• THE EXERCISE
Format every line of the listing below as a JSON list of strings, one string per line, with blank lines dropped. Leave the pictures out of the answer.

• SUPPLIED DATA

_ _ _ _

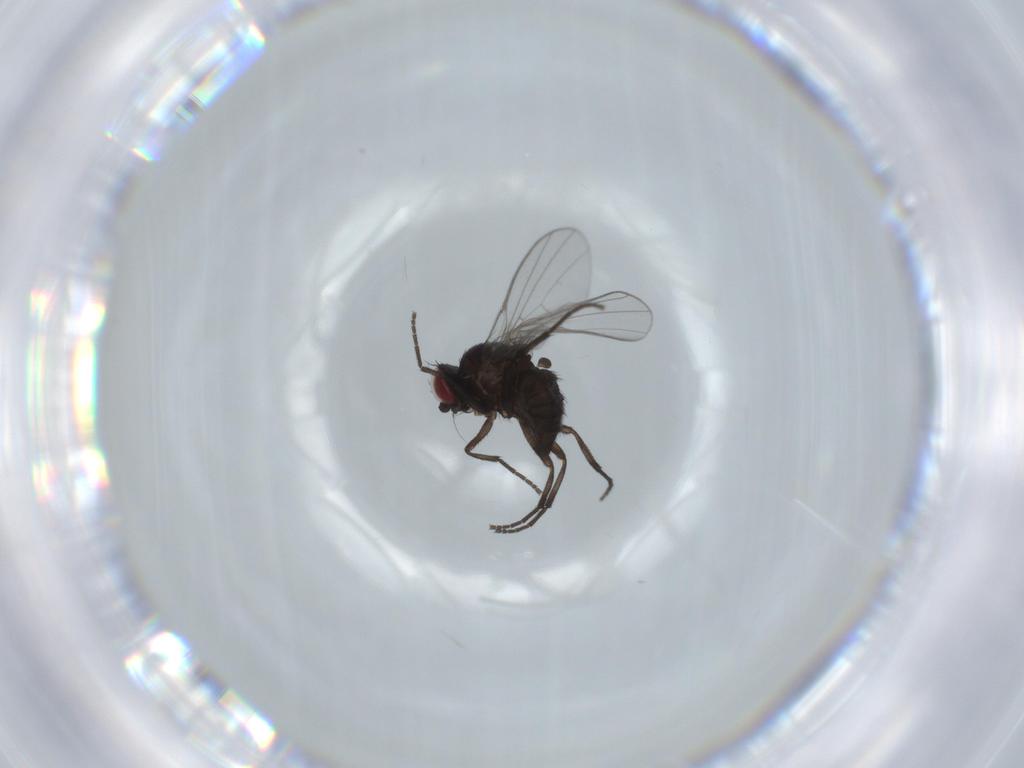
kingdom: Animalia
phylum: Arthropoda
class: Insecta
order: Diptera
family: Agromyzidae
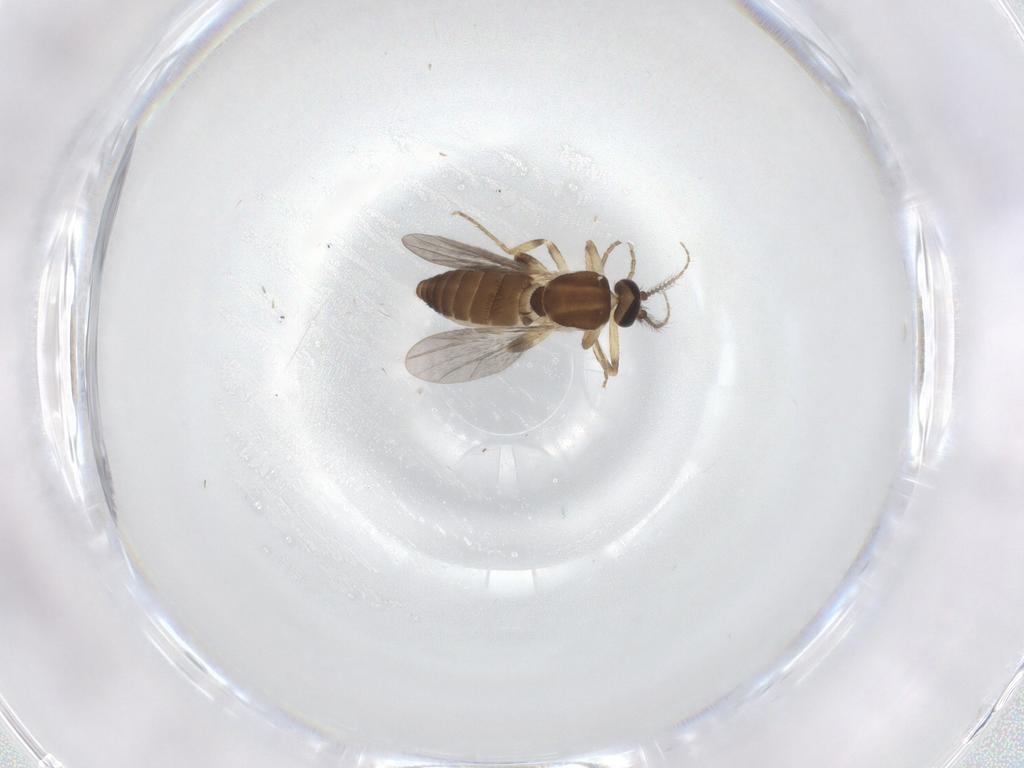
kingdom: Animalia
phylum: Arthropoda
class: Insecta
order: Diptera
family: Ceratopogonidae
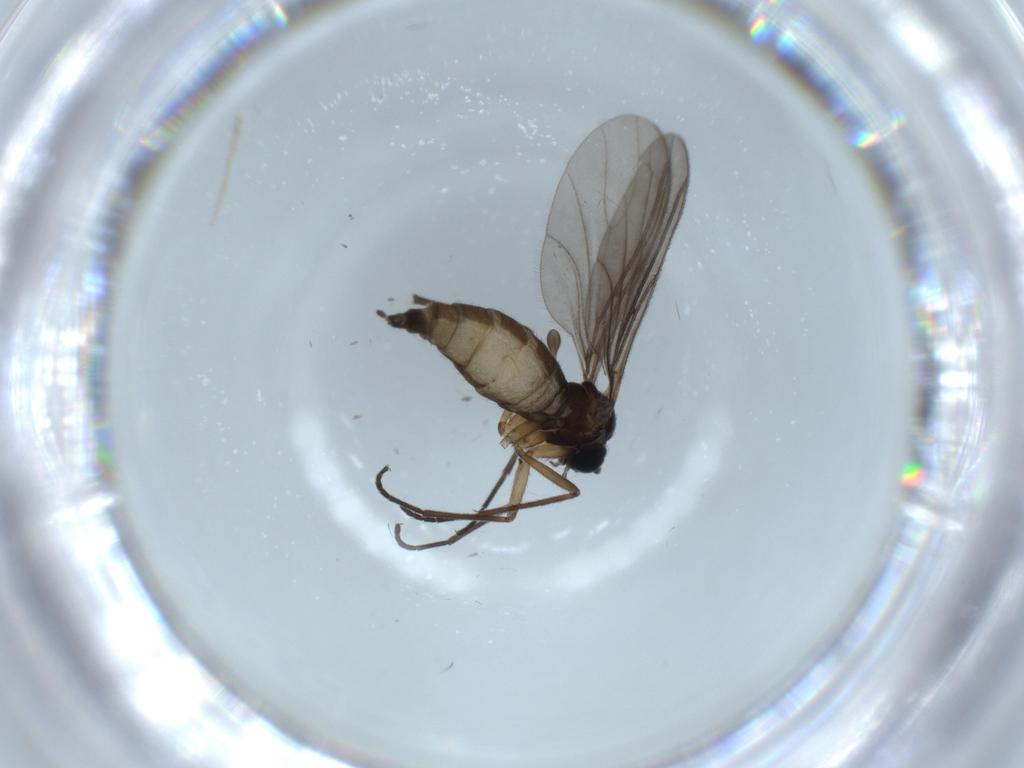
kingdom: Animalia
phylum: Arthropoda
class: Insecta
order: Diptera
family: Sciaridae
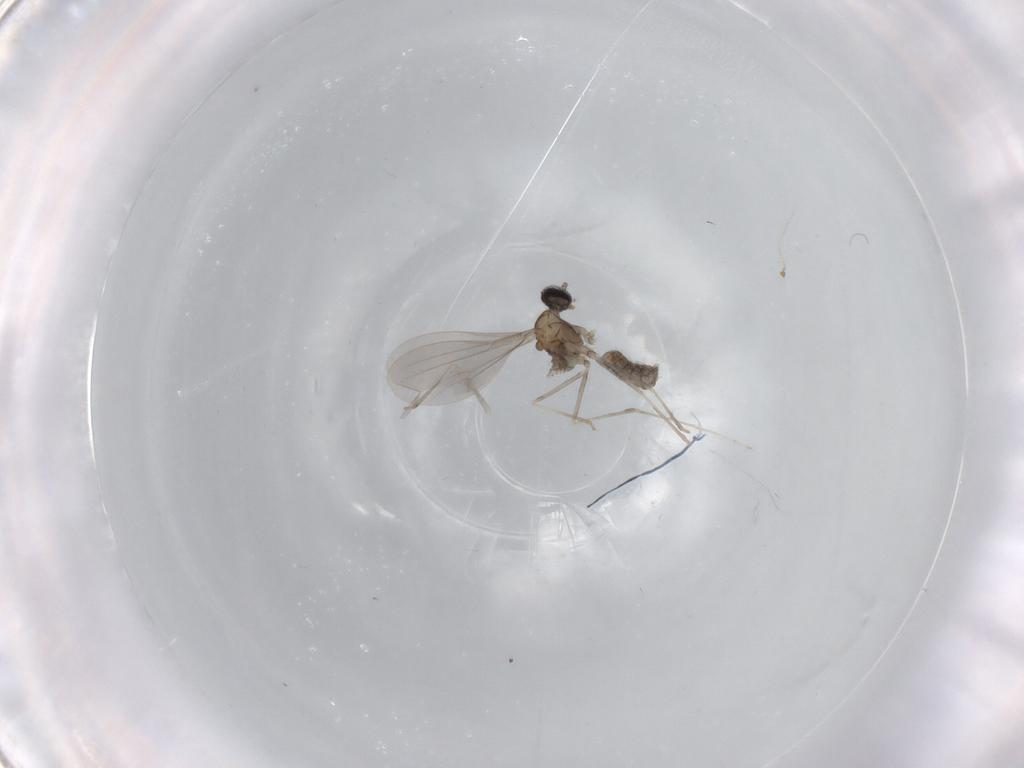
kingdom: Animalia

_ _ _ _

• FINAL RESULT
[
  "kingdom: Animalia",
  "phylum: Arthropoda",
  "class: Insecta",
  "order: Diptera",
  "family: Agromyzidae",
  "kingdom: Animalia",
  "phylum: Arthropoda",
  "class: Insecta",
  "order: Diptera",
  "family: Ceratopogonidae",
  "kingdom: Animalia",
  "phylum: Arthropoda",
  "class: Insecta",
  "order: Diptera",
  "family: Sciaridae",
  "kingdom: Animalia"
]